Ultimately, yeah, I think I have to award ambition even if it slides further down on the list. I’m still not convinced that the effects of this particular expansion are all upside, but I do like that gumption.
8. Champions Online – Onslaught
I don’t think this update was super great in the grand scheme of superhero MMO updates or expansions. It wouldn’t crack the top 10 if there was any other name in front of the update. But a Champions Online update with even a little meat on its bones makes me very happy.
The fact that it’s not a full City of Villains/Going Rogue-style update makes me less happy. But the reality is that that was never going to happen; the money doesn’t exist to justify it. This is something that could be done without a huge pile of new resources, and for that I’m thankful. I still hope for some kind of revival, but I realistically know that odds are low. I just wish.

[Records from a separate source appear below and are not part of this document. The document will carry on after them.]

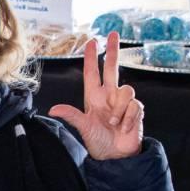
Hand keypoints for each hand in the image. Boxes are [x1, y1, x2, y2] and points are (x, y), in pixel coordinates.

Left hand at [48, 32, 144, 160]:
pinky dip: (128, 119)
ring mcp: (123, 102)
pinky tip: (124, 129)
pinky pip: (134, 106)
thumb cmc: (98, 142)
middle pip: (113, 67)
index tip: (92, 41)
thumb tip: (53, 109)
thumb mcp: (84, 127)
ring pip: (126, 90)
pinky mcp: (136, 110)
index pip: (92, 72)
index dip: (92, 57)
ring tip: (114, 125)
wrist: (116, 157)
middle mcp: (109, 96)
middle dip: (113, 50)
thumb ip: (71, 115)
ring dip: (119, 110)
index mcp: (94, 97)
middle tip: (113, 33)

9. The Elder Scrolls Online – Console edition
Does this really count as an update? It does in my book, and I’m counting it, because there are a lot of people who will play this on a console but might pass on the PC. My feelings on The Elder Scrolls Online as a whole haven’t changed all that much, but they’re dwarfed by my feelings of irritation towards games that plan on a console version only to abandon that plan when it turns out that console versions are hard, guys.
The “never mind, we’re not doing it” route could have been what happened. It could have even been expected, in fact. But it did get ported, and whilst I think some of the elements that this version cut are fairly vital, that’s why I play on a PC anyway, isn’t it? I’m sure the people who are enjoying it on individual platforms would feel differently.
10. World of Warcraft – Fury of Hellfire
This has been a really bad year for World of Warcraft due to a number of aspects that the designers really could have handled differently. So it’s interesting to me that amidst all of the things the game has been doing wrong, it released a patch in the middle that did a lot of stuff right. I think this one tends to get scowly side-eye less due to being bad and more due to the fact that it’s a bad “last” patch of the expansion.
Truth be told? I think if we could have gotten more patches like this one either side, people might not have been quite so annoyed. There would still be issues with the game, but stuff like Tanaan Jungle and the fundamental ideas behind Timewalking dungeons are pretty great. It gets lost amidst what went wrong in general, but that’s forgetting all of the things that the patch did right.